Read about this on today's chinese newspaper so I went to research on it online.. and found this vid... talk about overstocking a tank!


----------



## Jonney_boy (Apr 28, 2010)

Somebody should build the worlds smallest bedroom.. and stuff him/her in it ... along with a few of their friends... LOL


----------



## 2wheelsx2 (Apr 21, 2010)

Jonney_boy said:


> Somebody should build the worlds smallest bedroom.. and stuff him/her in it ... along with a few of their friends... LOL


They already have those in Japan and Hong Kong.


----------



## gklaw (May 31, 2010)

What "bedroom" ?! I don't even know there is such a thing till I was a teenager. We had a family of 7 growing up in a little 10'x10' cube (not exactly when it is less that 8' high) complete with 5 industrial sewing machines and inventories - we were a luckier bunch.

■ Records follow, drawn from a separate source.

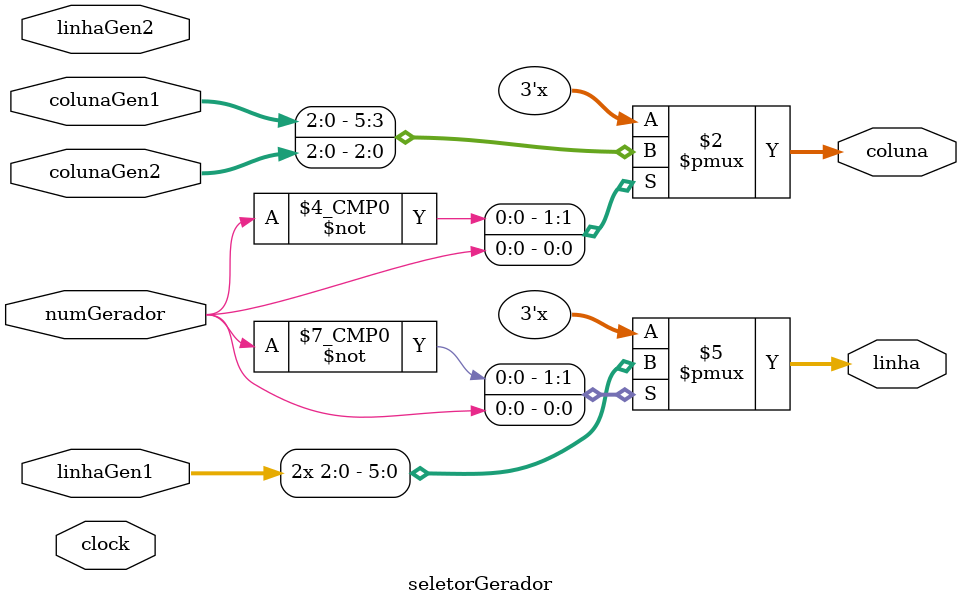
<source format=v>
module seletorGerador(
  input        clock,
  input        numGerador,
  input [2:0]  linhaGen1,
  input [2:0]  colunaGen1,
  input [2:0]  linhaGen2,
  input [2:0]  colunaGen2,
  output reg [2:0] coluna,
  output reg [2:0] linha
);
  always @* begin
    case(numGerador)
      1'b0: begin
        linha <= linhaGen1;
        coluna <= colunaGen1;
      end
      1'b1: begin
        linha <= linhaGen1; 
        coluna <= colunaGen2;
      end
      default: begin
        linha <= 3'b000;
        coluna <= 3'b000;
      end
    endcase
  end
endmodule
</source>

Never even slept in my own bed until I moved to university residence when I was 21 

Seriously, I won't get too excited over the little tank. Someone is trying to create a record, not a sustainable system. Just like someone trying to stay awake for the longest record not trying to stay awake forever


----------



## Edarion (Apr 21, 2010)

Wow. that tank looks really neat i want one!


----------



## 2wheelsx2 (Apr 21, 2010)

Edarion said:


> Wow. that tank looks really neat i want one!

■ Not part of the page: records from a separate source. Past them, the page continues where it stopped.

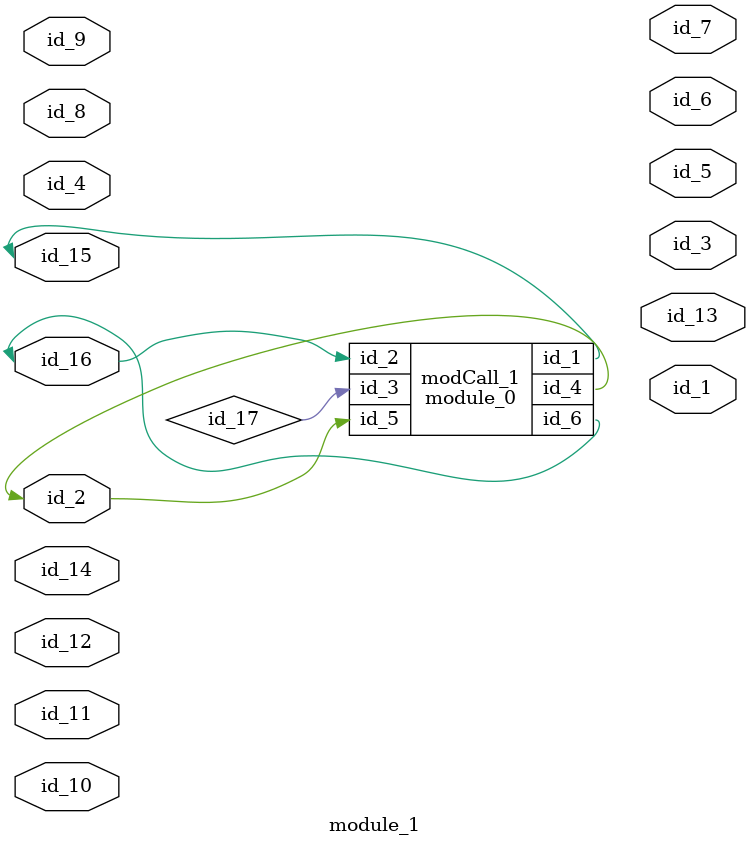
<source format=v>
module module_0 (
    id_1,
    id_2,
    id_3,
    id_4,
    id_5,
    id_6
);
  inout wire id_6;
  input wire id_5;
  output wire id_4;
  input wire id_3;
  input wire id_2;
  inout wire id_1;
endmodule
module module_1 (
    id_1,
    id_2,
    id_3,
    id_4,
    id_5,
    id_6,
    id_7,
    id_8,
    id_9,
    id_10,
    id_11,
    id_12,
    id_13,
    id_14,
    id_15,
    id_16
);
  inout wire id_16;
  inout wire id_15;
  input wire id_14;
  output wire id_13;
  input wire id_12;
  inout wire id_11;
  inout wire id_10;
  input wire id_9;
  inout wire id_8;
  output wire id_7;
  output wire id_6;
  output wire id_5;
  input wire id_4;
  output wire id_3;
  inout wire id_2;
  output wire id_1;
  wire id_17, \id_18 ;
  module_0 modCall_1 (
      id_15,
      id_16,
      id_17,
      id_2,
      id_2,
      id_16
  );
endmodule

</source>
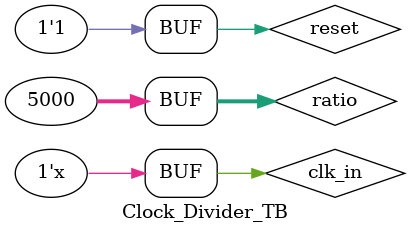
<source format=v>
`timescale 1ns / 1ps
module Clock_Divider_TB();
  
    wire clk_out;
    reg clk_in;
    reg reset;
    reg [31:0] ratio;
  
    Clock_Divider DUT(clk_in,clk_out,reset,ratio);
  
    initial begin
    clk_in=0;
    reset=0;
    #5 reset=1;
    end
  
    always #25 clk_in=~clk_in; //Input Clock signal of 20MHz Frequency
  
    initial begin
    ratio=32'd20_000; //Generates a Clock Signal of 1kHz frequency
    #10_000_000 ratio=32'd10_000; //Generates a Clock Signal of 2kHz frequency
    #10_000_000 ratio=32'd5_000; //Generates a Clock Signal of 4kHz frequency
    end
  
endmodule

</source>
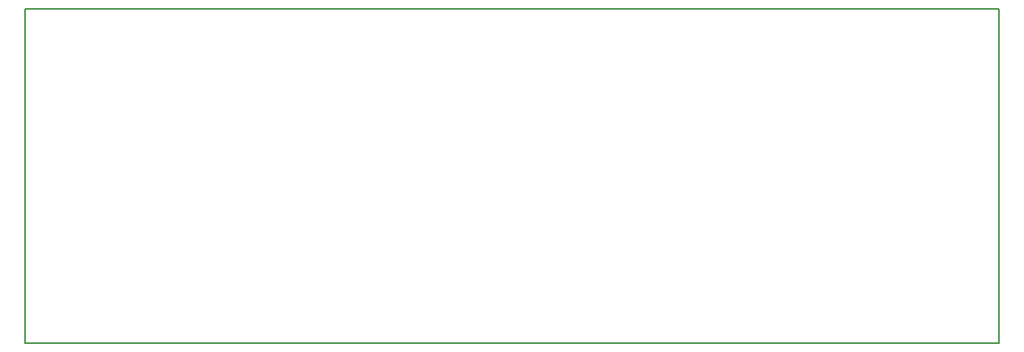
<source format=gbr>
G04 #@! TF.FileFunction,Profile,NP*
%FSLAX46Y46*%
G04 Gerber Fmt 4.6, Leading zero omitted, Abs format (unit mm)*
G04 Created by KiCad (PCBNEW (2015-09-03 BZR 6154, Git 4636d8d)-product) date Tue Sep 15 00:06:25 2015*
%MOMM*%
G01*
G04 APERTURE LIST*
%ADD10C,0.100000*%
%ADD11C,0.150000*%
G04 APERTURE END LIST*
D10*
D11*
X192500000Y-84000000D02*
X90500000Y-84000000D01*
X192500000Y-119000000D02*
X192500000Y-84000000D01*
X90500000Y-119000000D02*
X192500000Y-119000000D01*
X90500000Y-84000000D02*
X90500000Y-119000000D01*
M02*

</source>
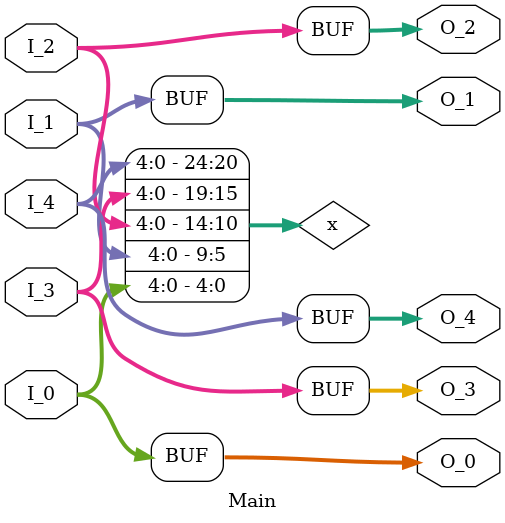
<source format=v>
module Main (input [4:0] I_0, input [4:0] I_1, input [4:0] I_2, input [4:0] I_3, input [4:0] I_4, output [4:0] O_0, output [4:0] O_1, output [4:0] O_2, output [4:0] O_3, output [4:0] O_4);
wire [24:0] x;
assign x = {I_4[4],I_4[3],I_4[2],I_4[1],I_4[0],I_3[4],I_3[3],I_3[2],I_3[1],I_3[0],I_2[4],I_2[3],I_2[2],I_2[1],I_2[0],I_1[4],I_1[3],I_1[2],I_1[1],I_1[0],I_0[4],I_0[3],I_0[2],I_0[1],I_0[0]};
assign O_0 = {x[4],x[3],x[2],x[1],x[0]};
assign O_1 = {x[9],x[8],x[7],x[6],x[5]};
assign O_2 = {x[14],x[13],x[12],x[11],x[10]};
assign O_3 = {x[19],x[18],x[17],x[16],x[15]};
assign O_4 = {x[24],x[23],x[22],x[21],x[20]};
endmodule


</source>
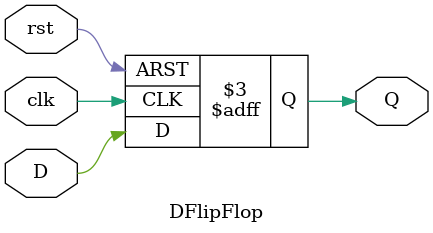
<source format=v>
module DFlipFlop(D, rst, clk, Q);
input D, rst, clk;
output reg Q;

always@(negedge rst or posedge clk)
begin
if(!rst)
	Q <= 0;
else
	Q <= D;
end

endmodule

</source>
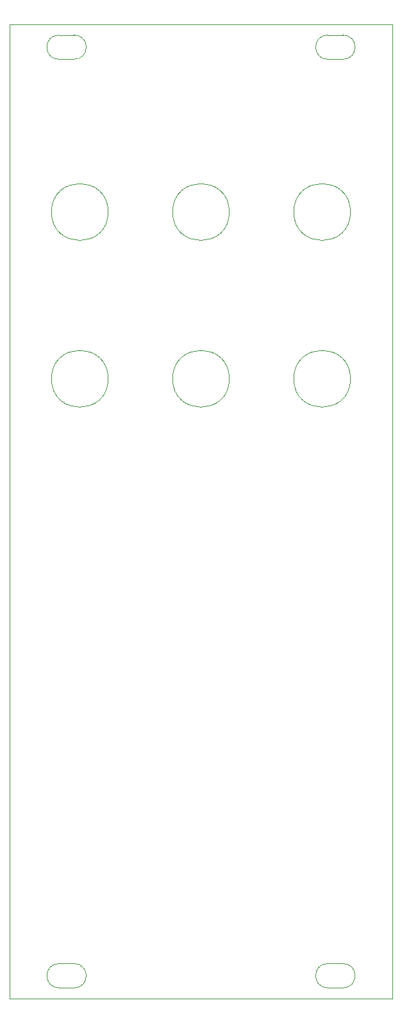
<source format=gbr>
G04 #@! TF.GenerationSoftware,KiCad,Pcbnew,(5.1.9-0-10_14)*
G04 #@! TF.CreationDate,2021-02-15T21:42:09-08:00*
G04 #@! TF.ProjectId,shatnoir,73686174-6e6f-4697-922e-6b696361645f,rev?*
G04 #@! TF.SameCoordinates,Original*
G04 #@! TF.FileFunction,Profile,NP*
%FSLAX46Y46*%
G04 Gerber Fmt 4.6, Leading zero omitted, Abs format (unit mm)*
G04 Created by KiCad (PCBNEW (5.1.9-0-10_14)) date 2021-02-15 21:42:09*
%MOMM*%
%LPD*%
G01*
G04 APERTURE LIST*
G04 #@! TA.AperFunction,Profile*
%ADD10C,0.050000*%
G04 #@! TD*
G04 APERTURE END LIST*
D10*
X45000000Y-46750000D02*
G75*
G03*
X45000000Y-46750000I-3750000J0D01*
G01*
X29000000Y-46750000D02*
G75*
G03*
X29000000Y-46750000I-3750000J0D01*
G01*
X13000000Y-46750000D02*
G75*
G03*
X13000000Y-46750000I-3750000J0D01*
G01*
X45000000Y-24750000D02*
G75*
G03*
X45000000Y-24750000I-3750000J0D01*
G01*
X29000000Y-24750000D02*
G75*
G03*
X29000000Y-24750000I-3750000J0D01*
G01*
X13000000Y-24750000D02*
G75*
G03*
X13000000Y-24750000I-3750000J0D01*
G01*
X8500000Y-123900000D02*
G75*
G02*
X8500000Y-127100000I0J-1600000D01*
G01*
X6500000Y-123900000D02*
X8500000Y-123900000D01*
X6500000Y-127100000D02*
G75*
G02*
X6500000Y-123900000I0J1600000D01*
G01*
X6500000Y-127100000D02*
X8500000Y-127100000D01*
X8500000Y-1400000D02*
G75*
G02*
X8500000Y-4600000I0J-1600000D01*
G01*
X6500000Y-1400000D02*
X8500000Y-1400000D01*
X6500000Y-4600000D02*
G75*
G02*
X6500000Y-1400000I0J1600000D01*
G01*
X6500000Y-4600000D02*
X8500000Y-4600000D01*
X44000000Y-123900000D02*
G75*
G02*
X44000000Y-127100000I0J-1600000D01*
G01*
X42000000Y-123900000D02*
X44000000Y-123900000D01*
X42000000Y-127100000D02*
G75*
G02*
X42000000Y-123900000I0J1600000D01*
G01*
X42000000Y-127100000D02*
X44000000Y-127100000D01*
X42000000Y-1400000D02*
X44000000Y-1400000D01*
X42000000Y-4600000D02*
X44000000Y-4600000D01*
X42000000Y-4600000D02*
G75*
G02*
X42000000Y-1400000I0J1600000D01*
G01*
X44000000Y-1400000D02*
G75*
G02*
X44000000Y-4600000I0J-1600000D01*
G01*
X0Y-128500000D02*
X0Y0D01*
X50500000Y-128500000D02*
X0Y-128500000D01*
X50500000Y0D02*
X50500000Y-128500000D01*
X0Y0D02*
X50500000Y0D01*
M02*

</source>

Isn't your current tank not much bigger than that? So instead of going bigger, you want to go smaller and smaller?


----------



## Edarion (Apr 21, 2010)

Imagine the novelty factor though. 10/10 on novelty


----------



## Ursus sapien (Apr 21, 2010)

This clip has been around for a while. It follows the tradition of Chinese song-bird cages - diminutive, decorative and pure tourture for the occupant. It's an 'art house' design based on human esthetics with no concession to the needs of the fish.

It's not just the size (small fish are hardly sessile, and need room to move) or that tiny fish are at the top of everyone's 'must eat' list and need places to hide. Designs like these promote the idea that betta cups, or goldfish in shoe heels (remember those from the seventies?) are appropriate ways to treat your pet.

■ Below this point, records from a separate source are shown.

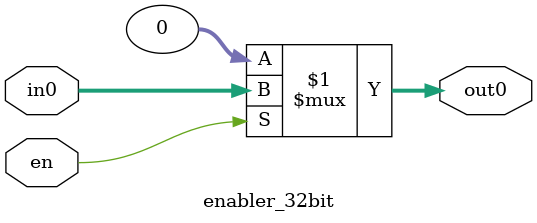
<source format=v>
`timescale 1ns / 1ps

//module enabler_1bit(
//    input wire en, rst,
//    input wire in0,
//    output reg out0
//    );
//    always @(*) begin 
//        if(rst)begin
//            out0 <= 1'b0;
//        end else begin
//            if (en) begin
//                out0 <= in0;
//            end else begin
//                out0 <= out0;
//            end
//        end
//    end
//endmodule

module enabler_2bit(
    input wire en, rst,
    input wire [1:0] in0,
    output reg [1:0] out0
    );
    always @(*) begin 
        if(rst)begin
            out0 <= 2'b00;
        end else begin
            if (en) begin
                out0 <= in0;
            end else begin
                out0 <= out0;
            end
        end
    end
endmodule

//module enabler4_32bit(
//    input wire en,
//    input wire [31:0] in0, in1, in2, in3,
//    output reg [31:0] out0, out1, out2, out3
//    );
//    always @(*) begin
//        if (en) begin
//            out0 <= in0;
//            out1 <= in1;
//            out2 <= in2;
//            out3 <= in3;
//        end
//    end
//endmodule

module enabler_12bit(
    input wire en,
    input wire [11:0] in0,
    output wire [11:0] out0
    ); 
    assign out0 = en? in0 : 12'h000;
endmodule

module enabler_32bit(
    input wire en,
    input wire [31:0] in0,
    output wire [31:0] out0
    ); 
    assign out0 = en? in0 : 32'd0;
endmodule

</source>
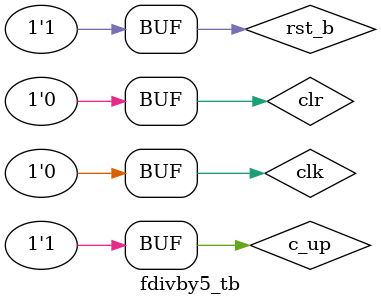
<source format=v>
module fdivby5(input clk, rst_b, clr, c_up, output fdclk);

    wire [2:0] d, q;

    rgst #(.w(3)) i0(.clk(clk), .rst_b(rst_b), .ld(c_up), .clr(clr | q[2]), .d(d), .q(q));

    assign d[2] = q[2]^(q[1] & q[0]);
    assign d[1] = q[1]^q[0];
    assign d[0] = ~q[0];
    assign fdclk = ~(q[2] | q[1] | q[0]);

endmodule

module fdivby5_tb;

reg clk, rst_b, clr, c_up;
wire fdclk;

fdivby5 fdivby5(.clk(clk), .rst_b(rst_b), .clr(clr), .c_up(c_up), .fdclk(fdclk));

localparam CLK_PERIOD = 100;
localparam CLK_CYCLES = 15;
localparam RST_DURATION = 25;

initial begin
clk = 0; repeat (2*CLK_CYCLES) #(CLK_PERIOD/2) clk = 1 - clk; end

initial begin
    rst_b = 0; #(RST_DURATION) rst_b = 1; end

initial begin
    c_up = 1; clr = 0;

    #(6 * CLK_PERIOD) clr = 1;
    #(1 * CLK_PERIOD) clr = 0;
    #(5 * CLK_PERIOD) clr = 1;
    #(1 * CLK_PERIOD) clr = 0; end


endmodule

//assign s = expression <=> always @(*) s = expression ------this is reg
</source>
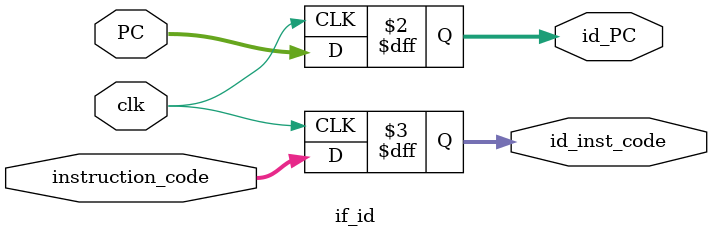
<source format=v>
`timescale 1ns / 1ps


module if_id(
    input clk,
    input [31:0] PC,
    input [31:0] instruction_code,
    output reg [31:0] id_PC,
    output reg [31:0] id_inst_code
    );
    
/*    always @(*)
    begin
    if (clk & stall_signal)
        begin
            id_inst_code <= 32'h00000033;
            id_PC <= 32'b0;
        end
    end*/
    
    
    always@(posedge clk)
    begin
  //  case (stall_signal)
   // 1'b0: begin
            id_PC<=PC;
            id_inst_code <= instruction_code; 
     //     end
/*    1'b1: begin
            id_inst_code <= 32'h00000033;
            id_PC <= 32'b0;
          end*/
    //endcase
/*        if (stall_signal)
            begin
                id_inst_code <= 32'h00000033;
                id_PC <= 32'b0;
            end
        else*/
            //begin
               // id_PC<=PC;
                //id_inst_code <= instruction_code; 
            //end
    
    end
endmodule

</source>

A recent study on the Gulf Islands demonstrated that fear and the stress it invokes - the simple exposure to a predatory threat - can kill members of a prey species population as effectively as "teeth and claws". Like being on full time display...

If you want an apropriate occupant for that set up, try copepods. Even daphnia would fould it in a few days.

rant over


----------



## Jasonator (Jul 12, 2011)

good rant...
It's cool, but just mean.
I'd like to know what the hell is wrong with people...... umm.... no, on second thought, I don't


----------



## effox (Apr 21, 2010)

Ursus sapien said:


> ...goldfish in shoe heels (remember those from the seventies?)...


I remember Disco Stu from The Simspons having those, but I didn't know they actually existed, how cruel! lol...


----------



## Ursus sapien (Apr 21, 2010)

effox said:


> I remember Disco Stu from The Simspons having those, but I didn't know they actually existed, how cruel! lol...


Most had plastic fish in them, but yes, there in front of my 17 year old eyes on the dancefloor was this.... ohoh, rant comming on, gotta go!


----------



## funkycat (Nov 3, 2010)

What type of fry were they?? Surely they just put them in for as long as the video was filmed?


----------



## IceBlue (Mar 17, 2011)

wasn't there goldfish in the dancefloor at one of the cabaret's at Expo 86?


----------